You should teach children that although the Internet has a wealth of information and can be used to foster social connections, it's not a private place and it can be abused. Sexual offenders take advantage of curious young minds to attract them into conversation and more. You can protect your children by enforcing Internet safety rules when they go online. Talking to your children about online dangers can prepare them in case they are approached or solicited.
Children should never give personal information online. This includes last names, addresses, telephone numbers, credit card information, the name of their school and their passwords. In addition, they shouldn't send pictures of themselves to strangers so that they can be recognized. Sexual molesters forward children's pictures regularly, putting innocent children in danger unknowingly. Furthermore, children should be careful in chat rooms; they should only chat with friends that they know and never get together with strangers they meet over the Internet.

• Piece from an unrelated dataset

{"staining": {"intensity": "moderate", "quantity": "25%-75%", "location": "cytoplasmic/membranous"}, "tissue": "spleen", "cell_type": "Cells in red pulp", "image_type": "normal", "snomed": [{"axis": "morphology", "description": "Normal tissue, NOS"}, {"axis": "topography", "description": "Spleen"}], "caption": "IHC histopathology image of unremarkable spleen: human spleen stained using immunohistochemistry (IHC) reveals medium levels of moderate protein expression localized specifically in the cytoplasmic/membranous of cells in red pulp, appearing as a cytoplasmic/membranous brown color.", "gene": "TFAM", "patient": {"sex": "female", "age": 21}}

Your children should be reminded to request your permission before downloading software from the Internet. Sometimes an innocent site is really a cover for pornography. You can dissuade children from exploring pornographic sites by keeping the home computer in full view. In addition, you can employ blocking software to protect children from accidentally entering questionable sites.

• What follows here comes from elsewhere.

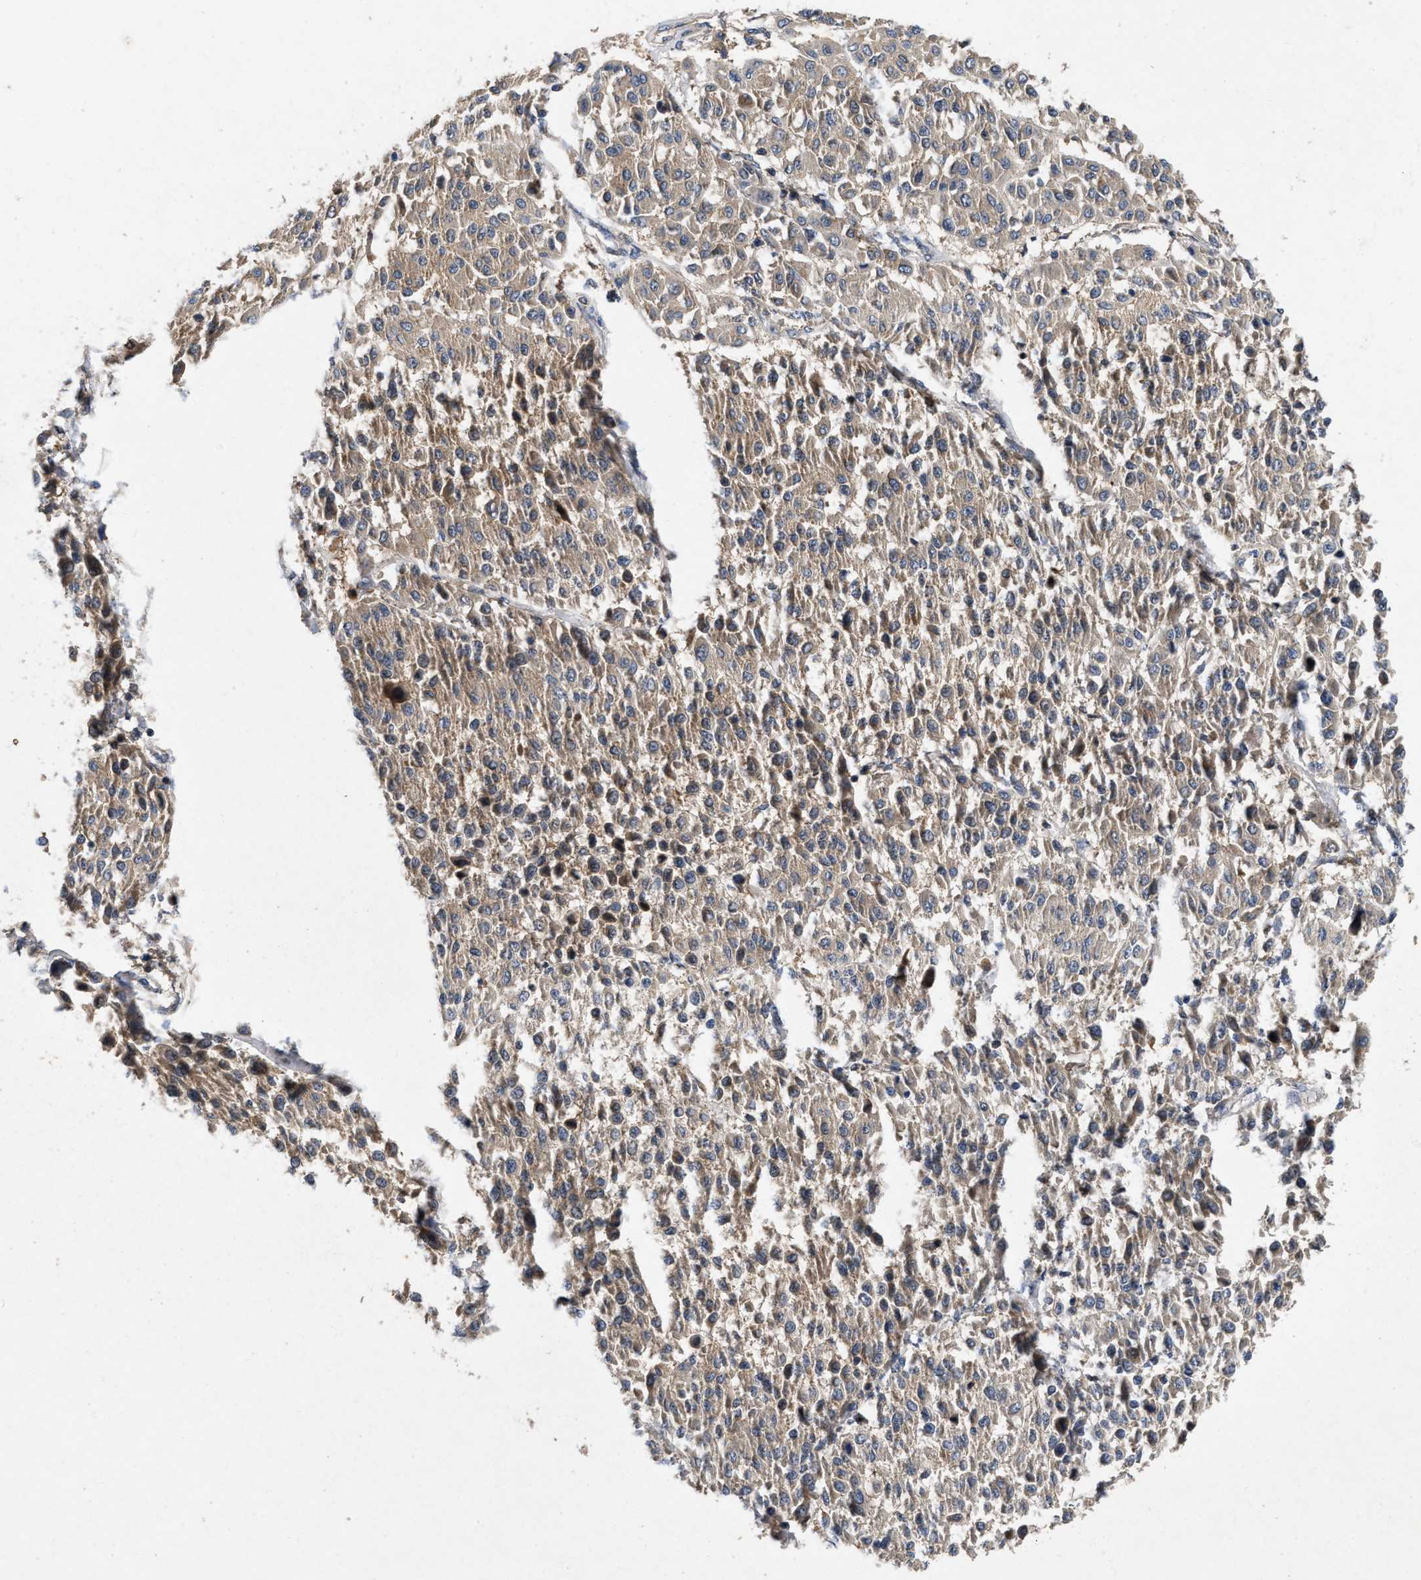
{"staining": {"intensity": "weak", "quantity": ">75%", "location": "cytoplasmic/membranous"}, "tissue": "melanoma", "cell_type": "Tumor cells", "image_type": "cancer", "snomed": [{"axis": "morphology", "description": "Malignant melanoma, Metastatic site"}, {"axis": "topography", "description": "Soft tissue"}], "caption": "This histopathology image demonstrates immunohistochemistry staining of malignant melanoma (metastatic site), with low weak cytoplasmic/membranous expression in approximately >75% of tumor cells.", "gene": "LPAR2", "patient": {"sex": "male", "age": 41}}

Be aware of the signs that show your child might be at risk for being sexually exploited over the Internet.
- Your child begins to spend more time on the computer in an enclosed, private space
- You find pornography on your child's computer
- You receive phone calls from people where you don't recognize the number
- Your child suddenly receives an abundance of gifts or mail
- Your child hides his whereabouts or turns off the screen when you enter the room
- Your child's personality changed to become more secretive and withdrawn.